她哭二人痴情,也哭那吃人的门第之见,森严如铁的礼教藩篱,竟然将两个相爱之人活生生拆散。
看到最后结尾处,“次年春,桃花盛开,灿若云霞,无人知其下葬着一对璧人”,鄢雨舟终于忍不住,伏在枕上,抽抽噎噎哭着睡了过去。
第二日清晨,碧桃掀开帐子,便见她侧卧着,露出来的半张脸,眼皮肿得像两颗核桃。
碧桃吓了一跳,正要开口询问,鄢雨舟翻了个身,闷在被子里嘟囔道:“碧桃,我好困,再睡一刻钟……”
碧桃看了一眼身后,声音发颤:“姑娘……夫人来了。”
鄢雨舟猛地惊醒,手忙脚乱地将那画册塞进枕下,又扯了扯被角盖住。
她来不及多想,赤脚踩到地上,碧桃已经快手快脚地替她披上外衣,又端来温水伺候她净面。
除了隆重场合,否则鄢雨舟从不施粉黛,可今日眼睛肿得不成样子。
怕母亲看出来,便让碧桃从妆奁中取出一盒从未用过的脂粉,薄薄地敷了一层在眼周,总算将那红肿遮去了几分。
“你这里的桃花,倒是开得很好。
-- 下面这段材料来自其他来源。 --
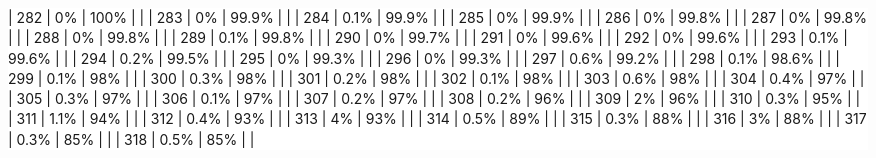| 282 | 0% | 100% |  |
| 283 | 0% | 99.9% |  |
| 284 | 0.1% | 99.9% |  |
| 285 | 0% | 99.9% |  |
| 286 | 0% | 99.8% |  |
| 287 | 0% | 99.8% |  |
| 288 | 0% | 99.8% |  |
| 289 | 0.1% | 99.8% |  |
| 290 | 0% | 99.7% |  |
| 291 | 0% | 99.6% |  |
| 292 | 0% | 99.6% |  |
| 293 | 0.1% | 99.6% |  |
| 294 | 0.2% | 99.5% |  |
| 295 | 0% | 99.3% |  |
| 296 | 0% | 99.3% |  |
| 297 | 0.6% | 99.2% |  |
| 298 | 0.1% | 98.6% |  |
| 299 | 0.1% | 98% |  |
| 300 | 0.3% | 98% |  |
| 301 | 0.2% | 98% |  |
| 302 | 0.1% | 98% |  |
| 303 | 0.6% | 98% |  |
| 304 | 0.4% | 97% |  |
| 305 | 0.3% | 97% |  |
| 306 | 0.1% | 97% |  |
| 307 | 0.2% | 97% |  |
| 308 | 0.2% | 96% |  |
| 309 | 2% | 96% |  |
| 310 | 0.3% | 95% |  |
| 311 | 1.1% | 94% |  |
| 312 | 0.4% | 93% |  |
| 313 | 4% | 93% |  |
| 314 | 0.5% | 89% |  |
| 315 | 0.3% | 88% |  |
| 316 | 3% | 88% |  |
| 317 | 0.3% | 85% |  |
| 318 | 0.5% | 85% |  |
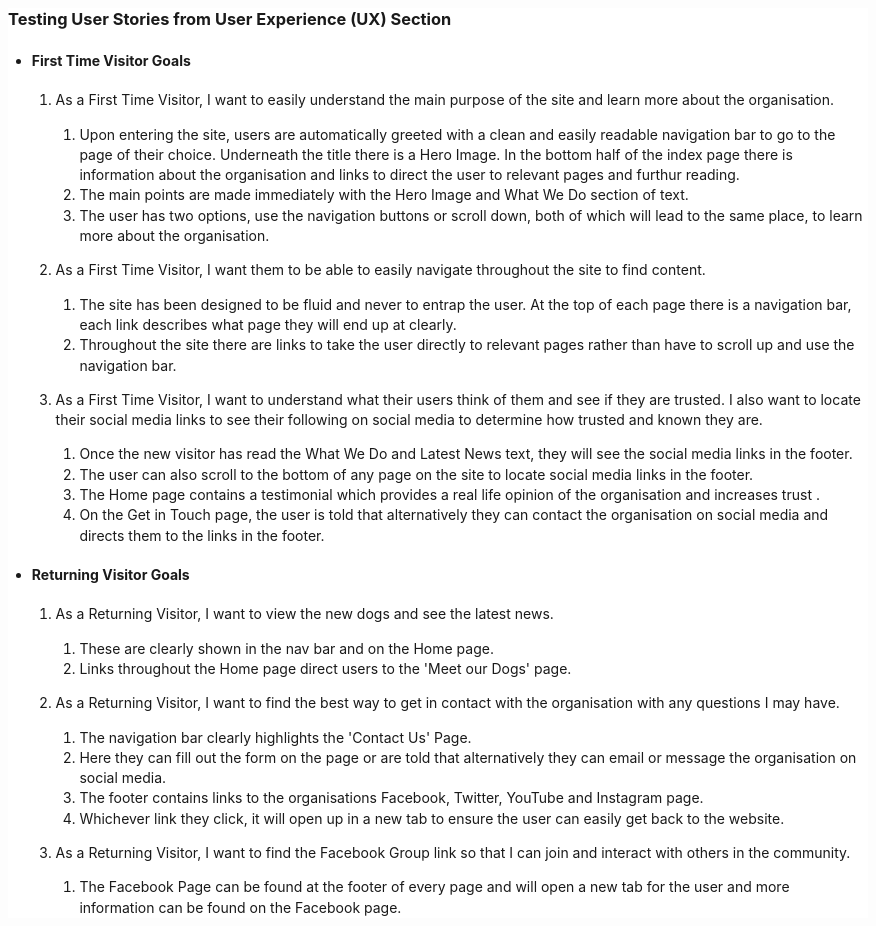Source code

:### Testing User Stories from User Experience (UX) Section

- #### First Time Visitor Goals

  1. As a First Time Visitor, I want to easily understand the main purpose of the site and learn more about the organisation.

     1. Upon entering the site, users are automatically greeted with a clean and easily readable navigation bar to go to the page of their choice. Underneath the title there is a Hero Image. In the bottom half of the index page there is information about the organisation and links to direct the user to relevant pages and furthur reading.
     2. The main points are made immediately with the Hero Image and What We Do section of text.
     3. The user has two options, use the navigation buttons or scroll down, both of which will lead to the same place, to learn more about the organisation.

  2. As a First Time Visitor, I want them to be able to easily navigate throughout the site to find content.

     1. The site has been designed to be fluid and never to entrap the user. At the top of each page there is a navigation bar, each link describes what page they will end up at clearly.
     2. Throughout the site there are links to take the user directly to relevant pages rather than have to scroll up and use the navigation bar.

  3. As a First Time Visitor, I want to understand what their users think of them and see if they are trusted. I also want to locate their social media links to see their following on social media to determine how trusted and known they are.

     1. Once the new visitor has read the What We Do and Latest News text, they will see the social media links in the footer.
     2. The user can also scroll to the bottom of any page on the site to locate social media links in the footer.
     3. The Home page contains a testimonial which provides a real life opinion of the organisation and increases trust .
     4. On the Get in Touch page, the user is told that alternatively they can contact the organisation on social media and directs them to the links in the footer.

- #### Returning Visitor Goals

  1. As a Returning Visitor, I want to view the new dogs and see the latest news.

     1. These are clearly shown in the nav bar and on the Home page.
     2. Links throughout the Home page direct users to the 'Meet our Dogs' page.

  2. As a Returning Visitor, I want to find the best way to get in contact with the organisation with any questions I may have.

     1. The navigation bar clearly highlights the 'Contact Us' Page.
     2. Here they can fill out the form on the page or are told that alternatively they can email or message the organisation on social media.
     3. The footer contains links to the organisations Facebook, Twitter, YouTube and Instagram page.
     4. Whichever link they click, it will open up in a new tab to ensure the user can easily get back to the website.

  3. As a Returning Visitor, I want to find the Facebook Group link so that I can join and interact with others in the community.

     1. The Facebook Page can be found at the footer of every page and will open a new tab for the user and more information can be found on the Facebook page.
”园子里,鄢母抬头道。
鄢雨舟顺着她的目光看过去,点头:“是母亲,今年开得早了些。”
鄢母端起茶盏,轻轻吹了吹浮沫,不经意般问:“嬷嬷说,你这几日都不在府里?”
鄢雨舟看了一眼立于鄢母旁边的贾嬷嬷,不动声色道:“这几日,女儿都去了永安姐姐那里,与她叙话。”
鄢母闻言,神色缓和了几分。
永安郡主是承伯侯的女儿,也是鄢雨舟的闺中密友,去年年初与她嫡兄定了亲事,两家常有往来,母亲对这位未来的儿媳甚是满意。
“永安那孩子,知书达理,性情温厚,你多与她亲近是好的。她比你年长几岁,处世待人皆有分寸,你要多向她请教,知道吗?”
鄢雨舟垂首应道:“女儿知道了。”
母亲又问:“今日也要去么?”
鄢雨舟心头一动,顺着话头道:“正要去的,花朝节在即,女儿想在节前多练练琴,免得届时在御前失仪,恰巧永安姐姐府上说是请了名师,女儿也想跟着学一学。”
果然,母亲的态度立刻不一样了,她放下茶盏,目光里多了几分郑重:“哦,名师?哪一位名师?”